Methods: This prospective, single-center observational study included patients with a solitary obstructing ureteral stone <10 mm diagnosed via non-contrast computerized tomography (NCCT). Definition for SSP was strict including physical evidence of stone passage, follow-up NCCT, or ureteroscopy, and patients were followed until stone passage or urologic intervention occurred. Blood and urine markers, including white blood cells count (WBC), neutrophil-to-lymphocyte ratio (NLR), creatinine, calculated glomerular filtration rates, urine leukocyte esterase and nitrates were collected. Univariate analysis, multivariate analysis, and receiver operating characteristic curves were performed to assess the association between markers and SSP.
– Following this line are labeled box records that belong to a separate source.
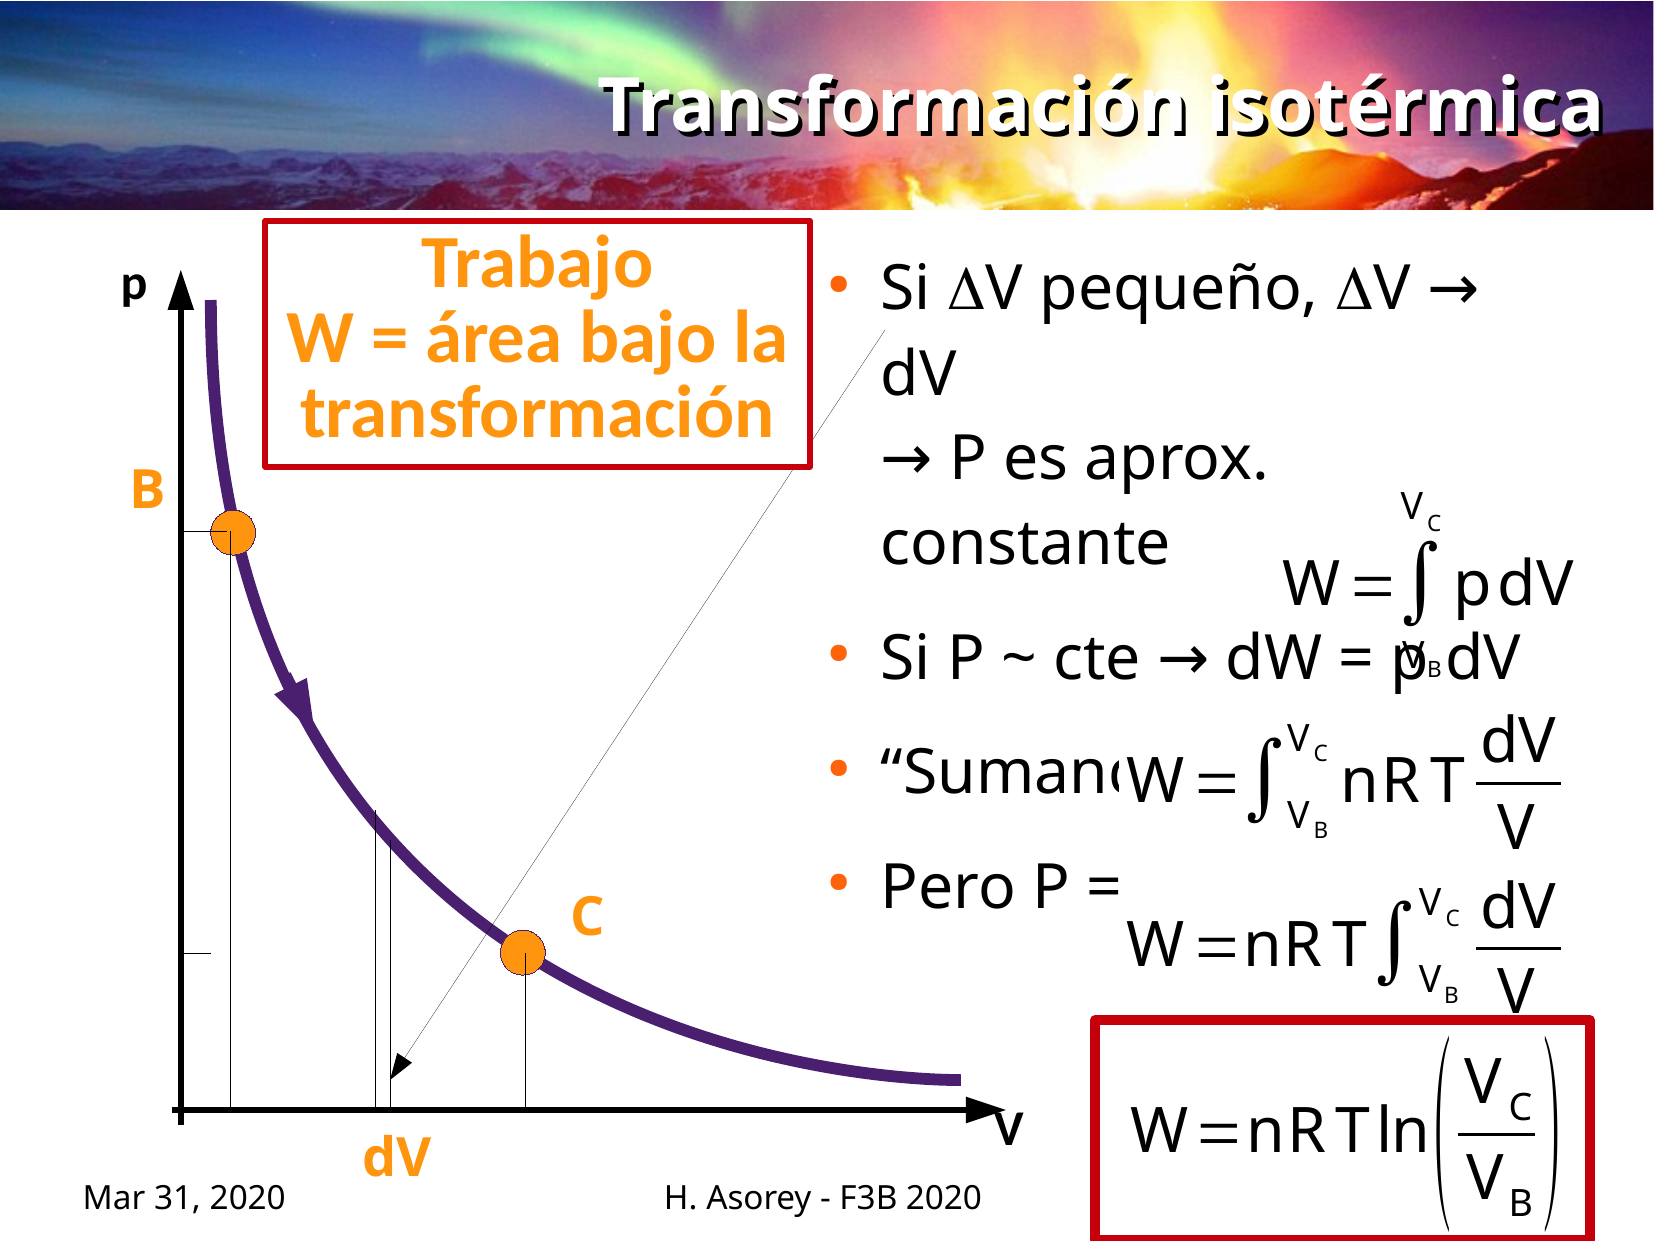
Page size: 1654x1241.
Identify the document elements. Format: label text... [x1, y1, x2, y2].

title Transformación isotérmica [45, 15, 1606, 191]
chart [1118, 1025, 1570, 1235]
list Si DV pequeño, DV → dV → P es aprox. constante Si P ~ cte → dW = p dV “Sumando”: Pero P = n R T / V: [810, 243, 1537, 1129]
text_box B [105, 443, 191, 532]
text_box [500, 930, 545, 976]
text_box Trabajo W = área bajo la transformación [265, 220, 811, 467]
text_box V [979, 1129, 1048, 1177]
text_box [210, 510, 256, 556]
picture [0, 1, 1654, 210]
text_box dV [330, 1111, 466, 1201]
chart [1118, 702, 1570, 1015]
chart [1275, 483, 1582, 685]
text_box p [105, 255, 172, 331]
text_box C [544, 870, 631, 959]
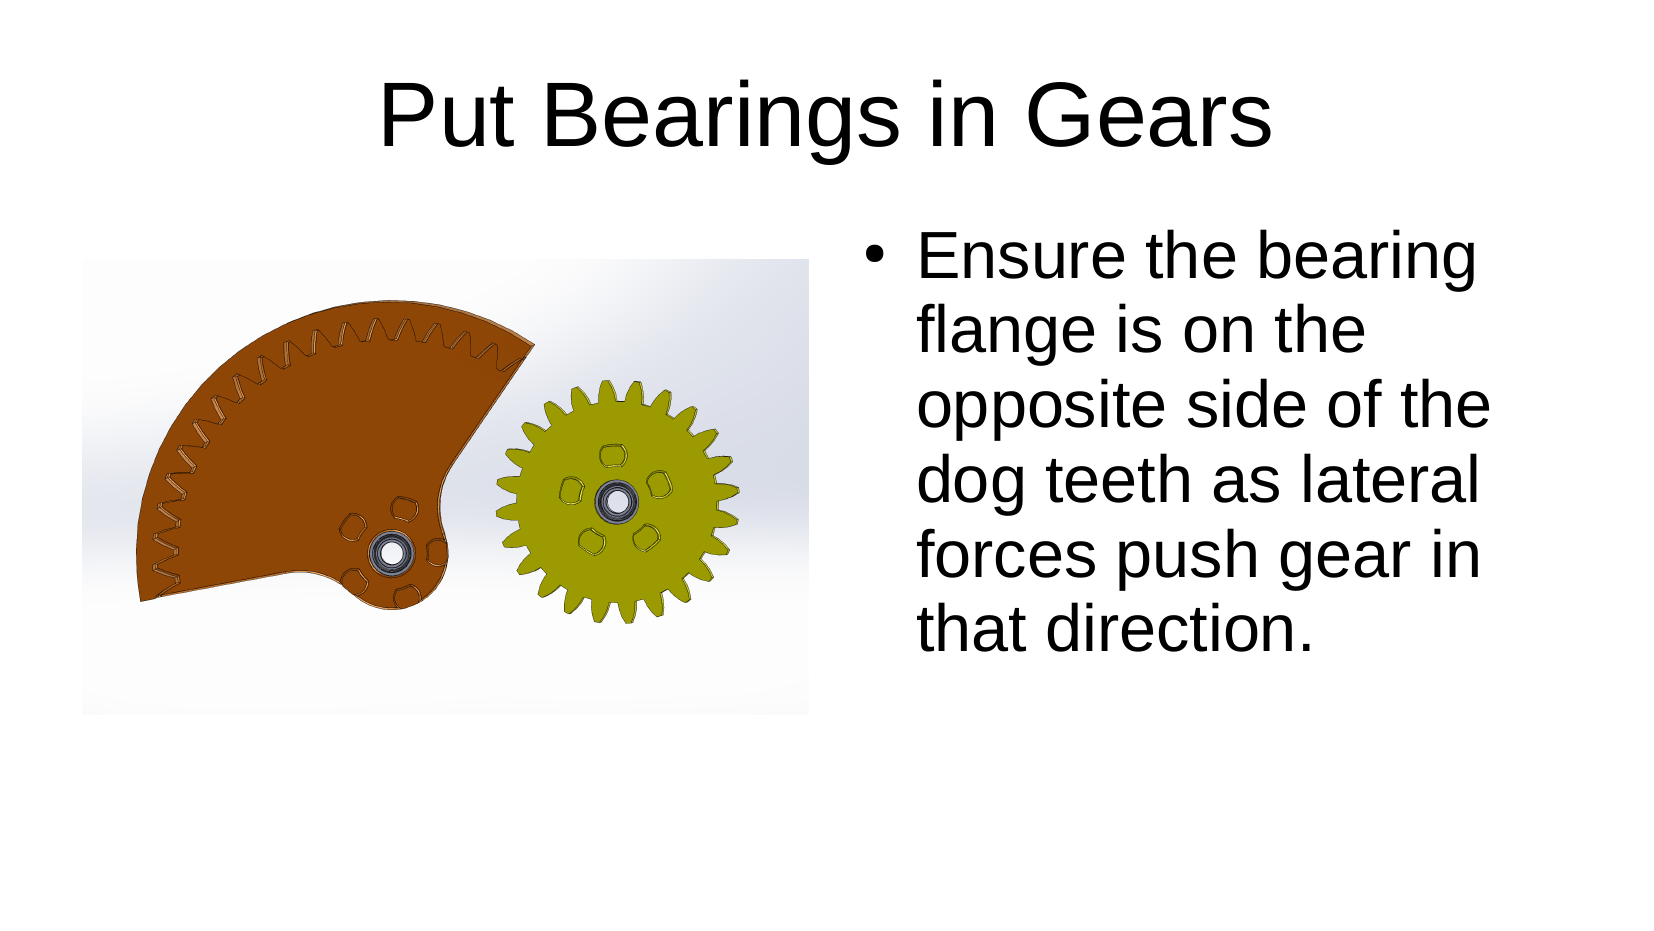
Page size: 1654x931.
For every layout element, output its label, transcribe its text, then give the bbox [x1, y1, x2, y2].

Results: Cohort consisted of 165 participants who met the inclusion and exclusion criteria with adequate data collection and follow-up. Median age was 54 years with a male to female ratio of 11:5. Most stones were in the mid-distal ureter (56%) and median stone size was 3.5 mm. SSP was observed in 87 patients (53%). None of the blood or urine markers demonstrated a significant association with SSP, and areas under the curves were poor and insignificant. Smaller stone size and distal location significantly predicted SSP.

Conclusions: Routine blood and urine markers are not associated with SSP, and their contribution to SSP nomograms might be negligible. These negative results may redirect providers' focus to other factors when predicting SSP.

评价血液和尿液标志物预测输尿管结石的自发性通过。
目的:研究了血液和血清标志物对自发性输尿管结石通过(SSP)的预测价值,但对其可靠性尚无实质性结论。因此,我们的目的是评估血液和尿液实验室检查对输尿管结石通过的预测潜力。方法:这项前瞻性、单中心观察性研究纳入了孤立性输尿管梗阻性结石患者。结果:队列包括165名符合纳入和排除标准的参与者,有充分的数据收集和随访。年龄中位数为54岁,男女比例为11:5。大多数结石位于输尿管中远端(56%),中位结石大小为3.5 mm。87例(53%)患者出现SSP。所有血液或尿液标记物均未显示与SSP有显著关联,曲线下面积较差且不显著。较小的结石大小和远端位置显著预测SSP。结论:血常规和尿常规标记物与SSP无关,它们对SSP形态图的贡献可能可以忽略不计。在预测SSP时,这些负面结果可能会将提供者的注意力转移到其他因素上。
本文章由计算机程序翻译,如有差异,请以英文原文为准。